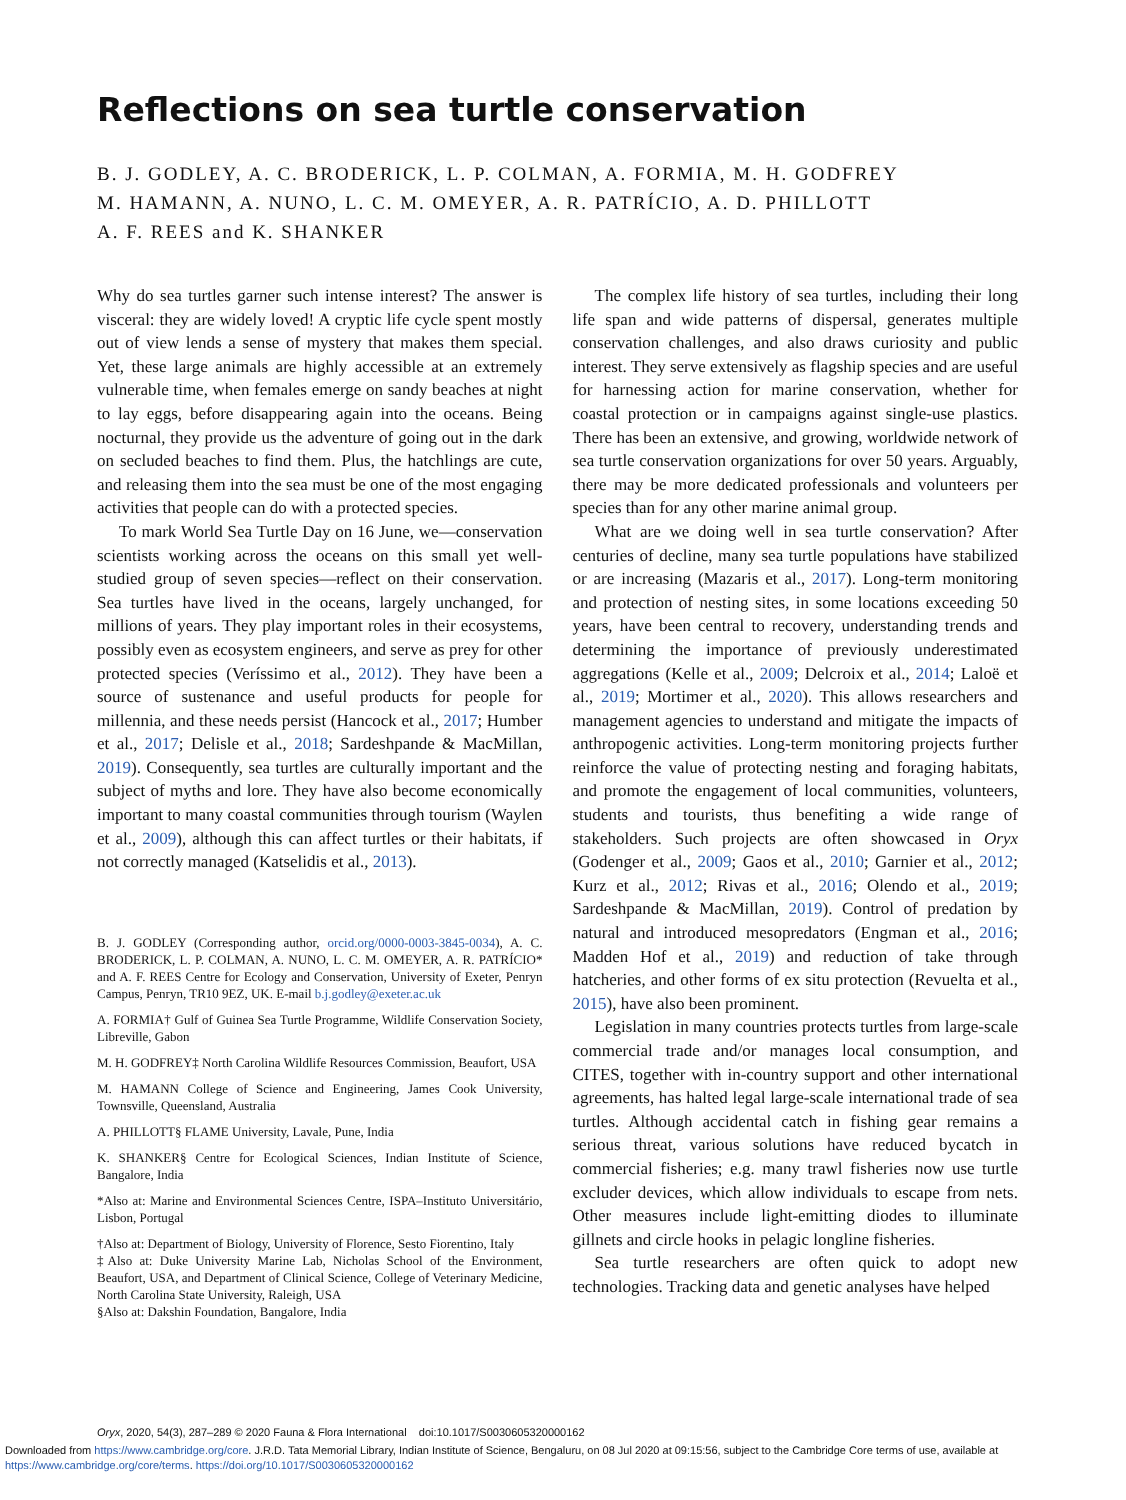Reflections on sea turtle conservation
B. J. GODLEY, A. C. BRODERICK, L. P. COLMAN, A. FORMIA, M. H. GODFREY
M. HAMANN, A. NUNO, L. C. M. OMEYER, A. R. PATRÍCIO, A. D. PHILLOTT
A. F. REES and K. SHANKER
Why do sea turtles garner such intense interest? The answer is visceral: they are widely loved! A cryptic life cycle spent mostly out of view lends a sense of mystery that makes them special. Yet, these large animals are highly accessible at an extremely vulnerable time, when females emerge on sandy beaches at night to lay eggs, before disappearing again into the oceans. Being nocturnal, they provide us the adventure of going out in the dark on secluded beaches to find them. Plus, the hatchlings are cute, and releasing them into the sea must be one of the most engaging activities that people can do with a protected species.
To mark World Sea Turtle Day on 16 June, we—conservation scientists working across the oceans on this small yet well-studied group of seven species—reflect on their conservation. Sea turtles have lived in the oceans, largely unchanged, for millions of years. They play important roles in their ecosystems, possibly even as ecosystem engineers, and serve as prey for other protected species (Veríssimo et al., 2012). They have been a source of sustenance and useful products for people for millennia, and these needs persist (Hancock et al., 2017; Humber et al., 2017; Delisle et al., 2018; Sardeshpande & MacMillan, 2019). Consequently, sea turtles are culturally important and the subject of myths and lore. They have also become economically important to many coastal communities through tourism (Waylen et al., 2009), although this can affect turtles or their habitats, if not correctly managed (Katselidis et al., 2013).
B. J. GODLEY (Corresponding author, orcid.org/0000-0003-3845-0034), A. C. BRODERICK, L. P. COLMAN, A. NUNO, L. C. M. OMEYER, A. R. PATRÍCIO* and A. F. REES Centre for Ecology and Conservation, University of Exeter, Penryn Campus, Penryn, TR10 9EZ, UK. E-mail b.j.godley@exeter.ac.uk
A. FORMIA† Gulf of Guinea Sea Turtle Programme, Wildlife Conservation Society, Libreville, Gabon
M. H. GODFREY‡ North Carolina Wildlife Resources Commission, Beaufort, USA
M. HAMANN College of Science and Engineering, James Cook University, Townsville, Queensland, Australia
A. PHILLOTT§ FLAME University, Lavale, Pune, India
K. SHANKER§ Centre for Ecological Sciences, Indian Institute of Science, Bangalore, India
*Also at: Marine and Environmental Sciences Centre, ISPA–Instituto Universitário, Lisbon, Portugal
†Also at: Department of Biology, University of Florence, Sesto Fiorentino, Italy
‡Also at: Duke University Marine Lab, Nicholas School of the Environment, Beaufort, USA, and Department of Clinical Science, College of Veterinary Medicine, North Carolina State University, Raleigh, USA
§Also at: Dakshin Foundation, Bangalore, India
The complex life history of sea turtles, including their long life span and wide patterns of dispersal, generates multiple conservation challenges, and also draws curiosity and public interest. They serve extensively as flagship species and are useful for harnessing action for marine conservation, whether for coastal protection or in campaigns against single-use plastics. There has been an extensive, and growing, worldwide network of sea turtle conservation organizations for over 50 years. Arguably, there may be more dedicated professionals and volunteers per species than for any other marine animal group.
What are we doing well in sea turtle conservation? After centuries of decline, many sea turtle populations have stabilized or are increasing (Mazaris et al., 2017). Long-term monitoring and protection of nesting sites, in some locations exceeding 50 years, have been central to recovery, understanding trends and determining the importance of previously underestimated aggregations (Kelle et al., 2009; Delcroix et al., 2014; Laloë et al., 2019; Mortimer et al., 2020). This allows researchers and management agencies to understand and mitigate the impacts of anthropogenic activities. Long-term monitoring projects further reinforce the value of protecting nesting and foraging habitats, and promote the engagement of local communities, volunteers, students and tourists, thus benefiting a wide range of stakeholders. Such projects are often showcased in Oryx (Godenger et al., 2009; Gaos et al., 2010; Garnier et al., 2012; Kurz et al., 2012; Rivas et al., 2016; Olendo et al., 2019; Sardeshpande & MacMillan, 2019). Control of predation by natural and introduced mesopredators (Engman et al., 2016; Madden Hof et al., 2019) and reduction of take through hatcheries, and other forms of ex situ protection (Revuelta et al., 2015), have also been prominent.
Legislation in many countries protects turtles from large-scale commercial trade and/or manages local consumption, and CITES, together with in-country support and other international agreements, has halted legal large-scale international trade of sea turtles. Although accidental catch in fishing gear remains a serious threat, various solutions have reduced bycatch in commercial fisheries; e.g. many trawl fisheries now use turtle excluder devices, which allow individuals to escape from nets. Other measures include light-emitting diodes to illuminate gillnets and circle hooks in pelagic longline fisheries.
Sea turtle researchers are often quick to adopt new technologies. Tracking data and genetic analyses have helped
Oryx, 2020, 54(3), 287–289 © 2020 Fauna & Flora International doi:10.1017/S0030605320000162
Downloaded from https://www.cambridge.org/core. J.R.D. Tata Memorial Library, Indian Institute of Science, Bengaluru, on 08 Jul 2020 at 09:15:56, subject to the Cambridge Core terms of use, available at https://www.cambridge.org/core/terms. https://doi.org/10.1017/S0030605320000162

+===+

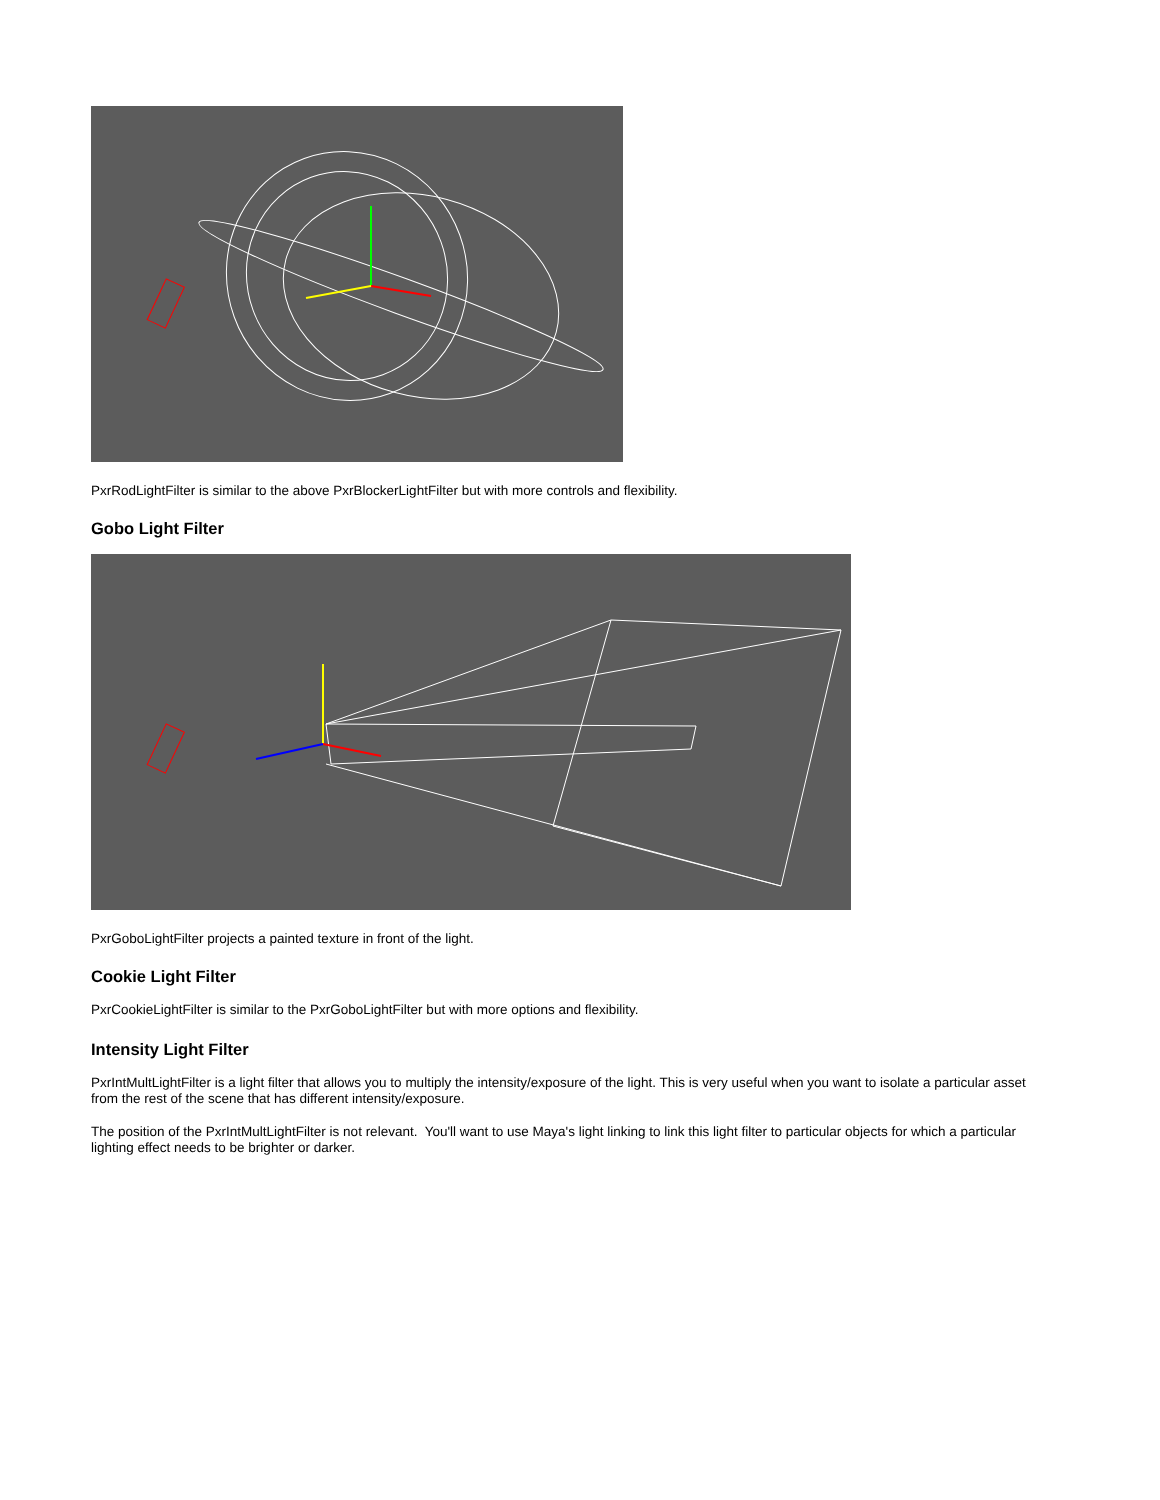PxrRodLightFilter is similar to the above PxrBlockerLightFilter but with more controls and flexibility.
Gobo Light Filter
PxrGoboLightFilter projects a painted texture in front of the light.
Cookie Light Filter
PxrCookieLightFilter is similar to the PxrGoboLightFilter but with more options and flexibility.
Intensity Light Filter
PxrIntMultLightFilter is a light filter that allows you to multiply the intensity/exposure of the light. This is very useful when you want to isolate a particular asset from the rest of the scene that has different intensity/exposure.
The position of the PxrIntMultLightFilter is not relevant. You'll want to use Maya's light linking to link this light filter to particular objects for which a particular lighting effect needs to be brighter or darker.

+===+

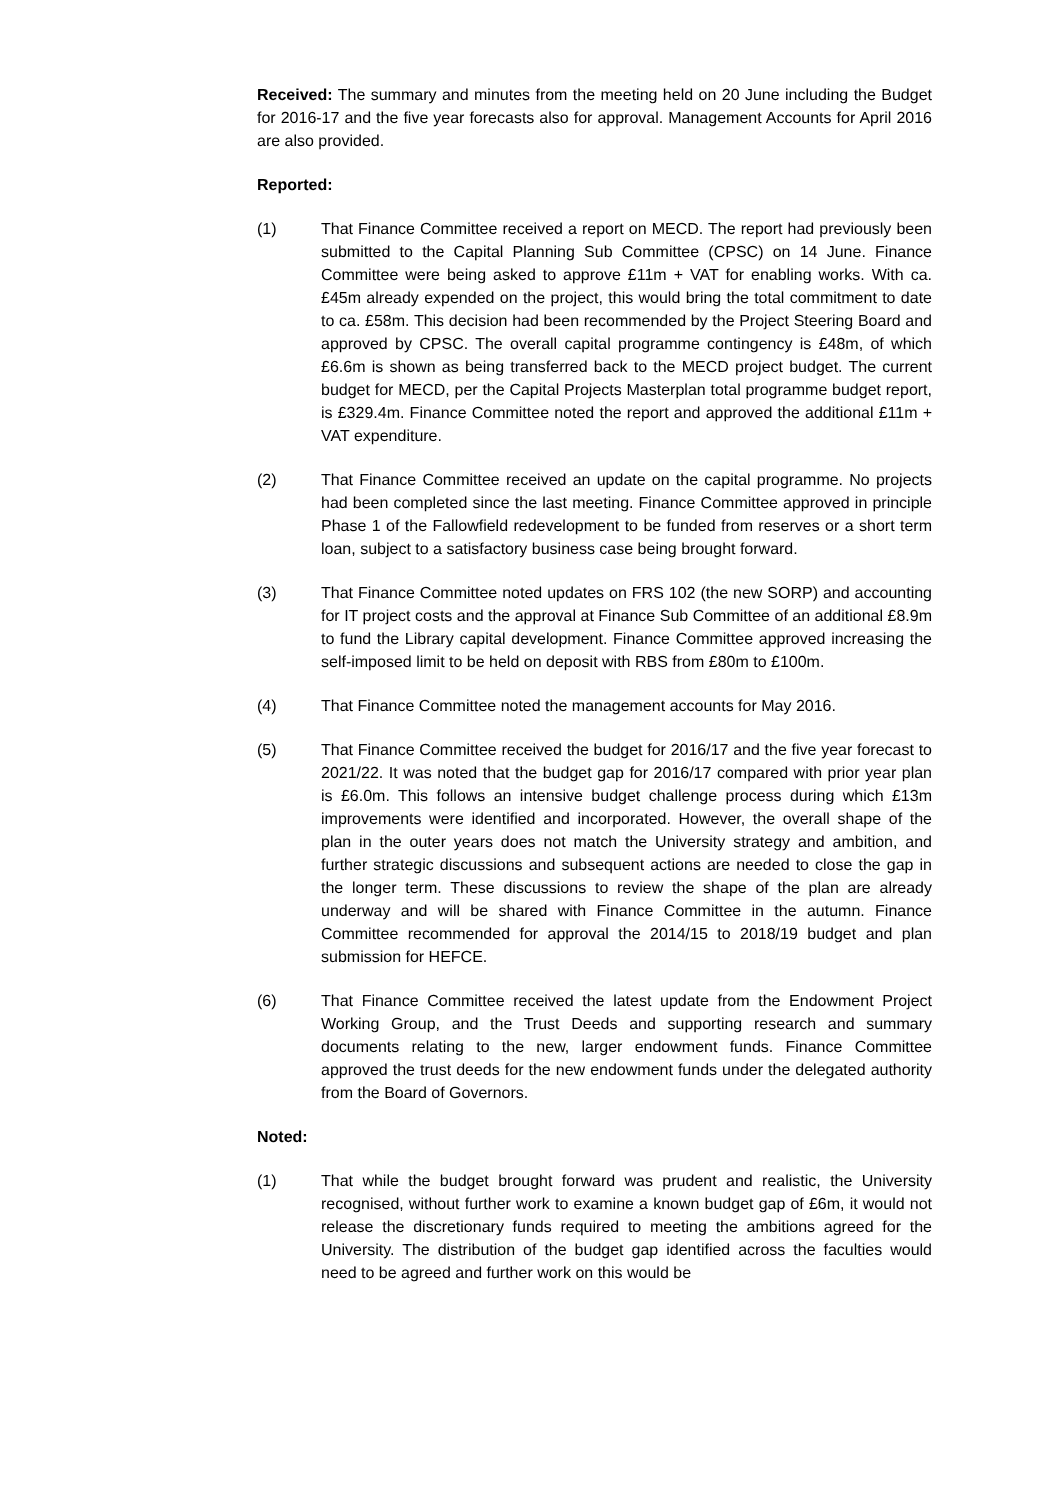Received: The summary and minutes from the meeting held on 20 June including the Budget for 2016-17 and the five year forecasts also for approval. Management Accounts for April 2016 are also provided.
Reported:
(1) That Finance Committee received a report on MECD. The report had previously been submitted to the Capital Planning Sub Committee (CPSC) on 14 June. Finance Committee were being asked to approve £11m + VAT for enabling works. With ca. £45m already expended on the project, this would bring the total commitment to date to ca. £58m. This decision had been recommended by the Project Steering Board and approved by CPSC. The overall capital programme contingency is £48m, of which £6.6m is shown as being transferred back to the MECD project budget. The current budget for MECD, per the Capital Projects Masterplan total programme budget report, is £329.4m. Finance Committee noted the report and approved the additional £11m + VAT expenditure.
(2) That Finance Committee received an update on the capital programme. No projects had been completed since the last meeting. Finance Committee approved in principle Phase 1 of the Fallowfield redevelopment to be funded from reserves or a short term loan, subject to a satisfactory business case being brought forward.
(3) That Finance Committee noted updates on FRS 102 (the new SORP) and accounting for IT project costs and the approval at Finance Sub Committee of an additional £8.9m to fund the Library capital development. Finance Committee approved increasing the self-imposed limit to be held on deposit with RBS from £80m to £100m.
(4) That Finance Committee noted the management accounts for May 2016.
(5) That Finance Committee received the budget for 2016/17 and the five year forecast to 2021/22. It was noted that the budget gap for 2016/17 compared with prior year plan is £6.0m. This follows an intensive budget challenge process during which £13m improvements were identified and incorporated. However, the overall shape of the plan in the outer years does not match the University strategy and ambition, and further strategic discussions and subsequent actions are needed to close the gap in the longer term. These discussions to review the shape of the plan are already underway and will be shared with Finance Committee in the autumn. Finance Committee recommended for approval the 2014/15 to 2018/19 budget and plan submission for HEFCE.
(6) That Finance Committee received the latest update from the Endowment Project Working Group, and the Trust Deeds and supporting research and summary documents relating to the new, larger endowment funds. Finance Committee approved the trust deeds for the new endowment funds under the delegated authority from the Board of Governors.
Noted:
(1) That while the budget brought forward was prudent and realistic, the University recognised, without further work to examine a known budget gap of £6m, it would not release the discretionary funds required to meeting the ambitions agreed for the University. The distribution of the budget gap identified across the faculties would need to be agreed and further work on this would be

+===+

From the entries above, return exactly the line containing "University, Raleigh, USA", the line containing "The complex life", and all lines between, and nothing else.

* **RESULT OF THIS EXERCISE**:
‡Also at: Duke University Marine Lab, Nicholas School of the Environment, Beaufort, USA, and Department of Clinical Science, College of Veterinary Medicine, North Carolina State University, Raleigh, USA
§Also at: Dakshin Foundation, Bangalore, India
The complex life history of sea turtles, including their long life span and wide patterns of dispersal, generates multiple conservation challenges, and also draws curiosity and public interest. They serve extensively as flagship species and are useful for harnessing action for marine conservation, whether for coastal protection or in campaigns against single-use plastics. There has been an extensive, and growing, worldwide network of sea turtle conservation organizations for over 50 years. Arguably, there may be more dedicated professionals and volunteers per species than for any other marine animal group.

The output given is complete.